Defendants have now moved for summary judgment (Dkt. No. 68) on the basis that Plaintiffs' request for injunctive relief is moot because Defendants have formally granted Plaintiffs permission to park in guest parking, and Plaintiffs' claims for damages should be dismissed because Plaintiffs have not supported their claims with evidence. For the reasons explained below, Plaintiffs' claim for prospective injunctive relief is moot, but a jury trial is warranted on the sole issue of Plaintiffs' damages for emotional distress. Accordingly, Defendants' motion is GRANTED IN PART AND DENIED IN PART.

FACTUAL & PROCEDURAL BACKGROUND

A. Factual Background

The underlying facts in this case are largely undisputed. Plaintiffs Wilson and Mabel Lau own two units at the Honolulu Park Place condominiums (HPP), where they live with their adult son, Plaintiff Garrick Lau.1 Because Garrick is a quadriplegic and depends on a wheelchair for mobility,2 the Laus use a minivan that has been modified to accommodate Garrick's wheelchair, such that the van's floor and undercarriage are closer to the ground than the manufacturer's specifications.3

Residents at HPP have assigned parking spaces near their respective units.4 The Laus' assigned parking spaces are on the third level of the parking structure.5 To get there, the Laus must drive up several ramps, and in the process, the undercarriage of the modified van allegedly strikes the ground.6 HPP guest parking, on the other hand, is on the ground level and does not present the same problem for the Laus.7 HPP's written policies, however, provide that residents are not permitted to park in any of the (44) designated guest parking spaces.8 "Violators of any [HPP] parking regulations risk having their vehicles towed away at their own expense."9

Notwithstanding HPP's guest parking policy, it is undisputed that, for some time, the Laus regularly parked in HPP's dedicated guest parking area without consequence.10 In 2017, HPP revoked its tacit permission.11 According to Defendants, this occurred at a meeting with Garrick on June 20, 2017.12 In any event, the parties agree that the Laus continued to park in guest parking.13 As a result, on July 10, 2017, the Laus' vehicle was towed pursuant to the instructions of HPP security personnel.14

Wilson subsequently sent a letter to the HPP President and Board of Directors (Board) on August 1, 2017.15 In the letter, Wilson requested that the Board allow the Laus to "park at the guest parking as before . . ."16 The Board President offered to exchange one of the Laus' parking spaces with another unit's parking space located close to the building entrance, and the President himself even offered to exchange his parking space for Garrick's.17 The Laus rejected these alternative options, none of which appear to have offered them the ground floor space that they wanted, and, instead, Wilson and Mabel renewed their parking request at the Board of Director's August 16, 2017 meeting, requesting that "the Board grant [their] son a reasonable accommodation to allow him to park in designated Guest parking stalls."18

On August 23, 2017, the Board denied the Laus' request for an accommodation in a letter issued by counsel.19 Among other things, the Board explained that in light of HPP's guest parking policy, it could not grant a resident the right to use the guest parking area without an affirmative vote by the membership of the HPP Association of Apartment Owners (AOAO).20 The Laus then filed this lawsuit on August 2, 2018, asserting one count under the FHAA. Dkt. No. 1.

- **Listing**:
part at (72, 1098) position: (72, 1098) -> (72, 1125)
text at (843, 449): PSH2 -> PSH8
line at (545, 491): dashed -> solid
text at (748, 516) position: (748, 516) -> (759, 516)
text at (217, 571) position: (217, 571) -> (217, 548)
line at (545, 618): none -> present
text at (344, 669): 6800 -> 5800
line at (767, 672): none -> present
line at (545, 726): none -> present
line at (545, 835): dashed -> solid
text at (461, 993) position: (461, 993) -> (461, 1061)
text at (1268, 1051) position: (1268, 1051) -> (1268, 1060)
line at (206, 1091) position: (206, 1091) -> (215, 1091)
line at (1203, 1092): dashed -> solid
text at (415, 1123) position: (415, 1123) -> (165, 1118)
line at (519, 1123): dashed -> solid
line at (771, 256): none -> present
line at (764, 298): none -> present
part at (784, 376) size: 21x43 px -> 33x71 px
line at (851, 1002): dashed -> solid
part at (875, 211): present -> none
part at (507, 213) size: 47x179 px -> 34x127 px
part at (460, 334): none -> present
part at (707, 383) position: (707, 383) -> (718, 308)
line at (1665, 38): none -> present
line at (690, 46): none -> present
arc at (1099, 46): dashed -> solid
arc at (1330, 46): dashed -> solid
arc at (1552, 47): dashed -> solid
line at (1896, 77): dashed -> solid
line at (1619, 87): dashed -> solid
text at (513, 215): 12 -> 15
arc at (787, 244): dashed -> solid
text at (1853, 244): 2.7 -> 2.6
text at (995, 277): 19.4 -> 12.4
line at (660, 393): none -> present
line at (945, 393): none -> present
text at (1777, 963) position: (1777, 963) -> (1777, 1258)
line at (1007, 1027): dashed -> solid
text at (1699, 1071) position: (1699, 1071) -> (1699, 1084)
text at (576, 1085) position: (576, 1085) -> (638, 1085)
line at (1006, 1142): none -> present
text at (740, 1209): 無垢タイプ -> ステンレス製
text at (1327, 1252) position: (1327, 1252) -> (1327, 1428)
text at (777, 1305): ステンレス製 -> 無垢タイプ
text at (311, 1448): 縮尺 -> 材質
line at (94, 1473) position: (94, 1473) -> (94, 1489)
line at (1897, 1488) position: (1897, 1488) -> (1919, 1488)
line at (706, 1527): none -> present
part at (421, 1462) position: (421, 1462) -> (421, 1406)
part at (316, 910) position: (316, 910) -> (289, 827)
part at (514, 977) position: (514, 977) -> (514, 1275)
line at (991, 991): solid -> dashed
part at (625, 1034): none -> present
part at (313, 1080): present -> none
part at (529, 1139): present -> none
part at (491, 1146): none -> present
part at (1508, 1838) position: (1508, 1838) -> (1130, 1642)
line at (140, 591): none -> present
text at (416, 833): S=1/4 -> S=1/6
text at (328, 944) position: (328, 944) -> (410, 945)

- **Instructions**:
a) According to the Honolulu Park Place opinion, on what date was the Laus' vehicle towed?
b) Translate this sentence from the Honolulu Park Place opinion into Spanish: "For the reasons explained below, Plaintiffs' claim for prospective injunctive relief is moot, but a jury trial is warranted on the sole issue of Plaintiffs' damages for emotional distress."

- **Response list**:
a) July 10, 2017.

b) Por las razones que se explican a continuación, la pretensión de los demandantes de obtener una medida judicial inhibitoria prospectiva carece de objeto, pero se justifica un juicio con jurado sobre la única cuestión de los daños por sufrimiento emocional de los demandantes.